Heavily fixed or over-processed tissue
Tissue that was fixed for more than 72 hours in formalin accumulates extensive cross-links that can reduce nuclei yield. The Singulator 200+ GREEN FFPE cartridge includes automated deparaffinization and rehydration chemistry designed to handle standard fixation. For over-fixed tissue, the nuclei isolation still works, but expect somewhat lower yields and possibly reduced RNA quality. This is a tissue-level limitation, not an instrument limitation.
FFPE two-step workflow S200+ Only
Blocks with unknown history
In multi-site studies or when working with commercial tissue banks, the fixation protocol and storage history may be completely unknown. Treat every unknown-history block as a quality assessment exercise.

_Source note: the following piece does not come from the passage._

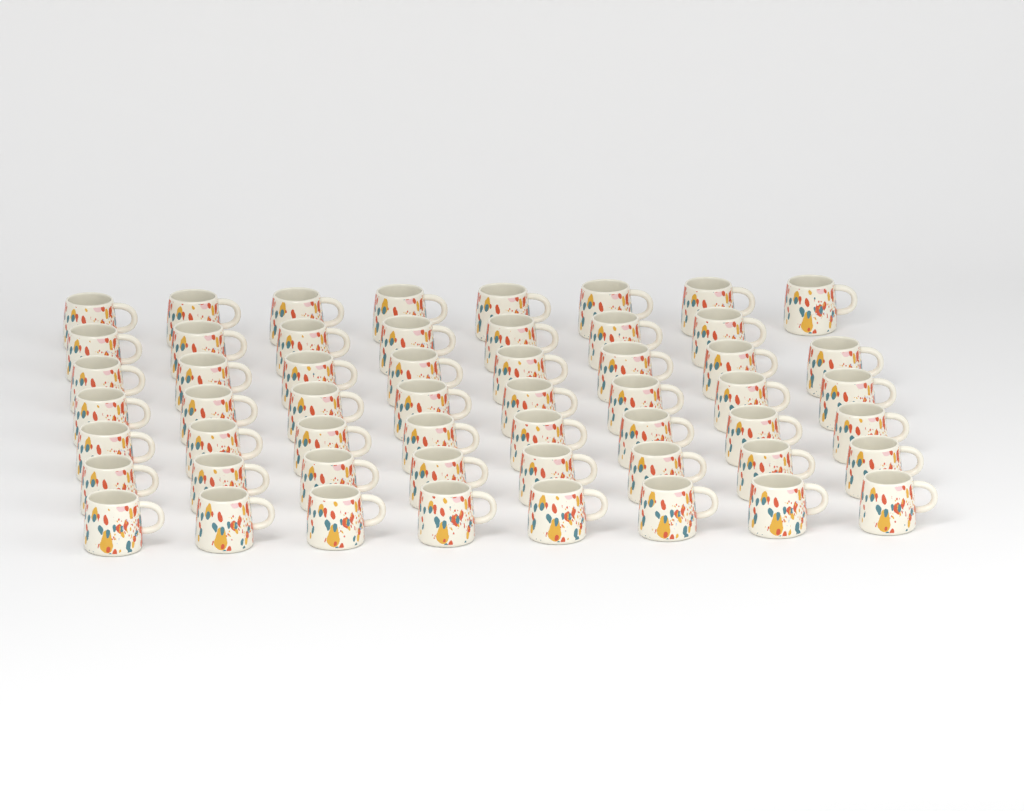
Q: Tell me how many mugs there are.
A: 55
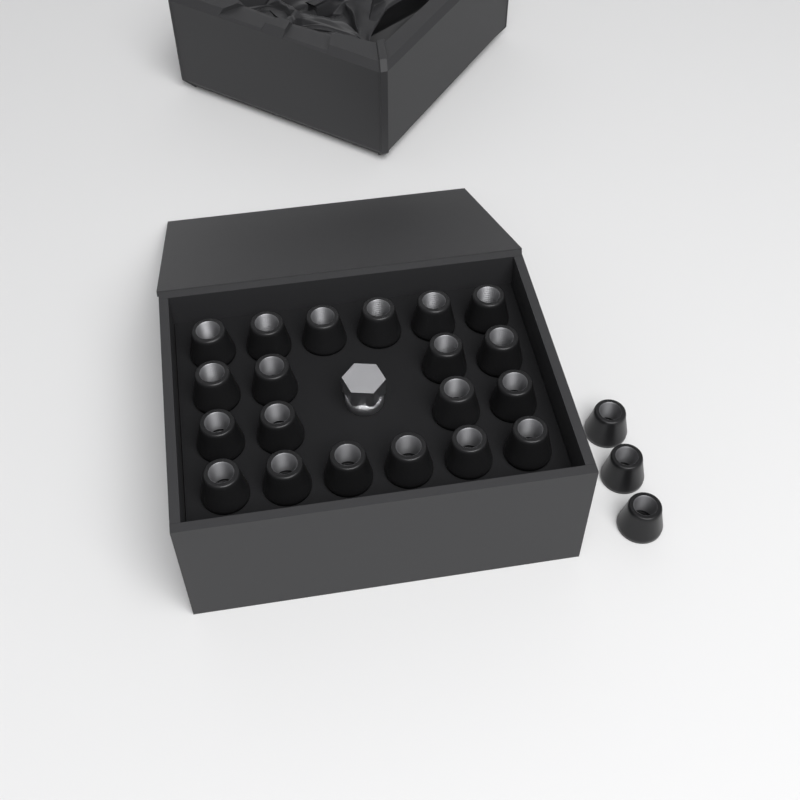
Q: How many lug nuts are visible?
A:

Run DV200, inspect the H&E, and use the first curl as a pilot before committing the remaining material. This is not paranoia; it is standard practice when irreplaceable specimens are involved.
Every time you re-face a block on the microtome, you permanently remove tissue. For blocks with limited material, minimize re-facing. Get the block face flat in as few passes as possible, then cut your 50 micrometer sections. Each unnecessary re-facing cut wastes 10-20 micrometers of tissue that could have been a nuclei-producing curl.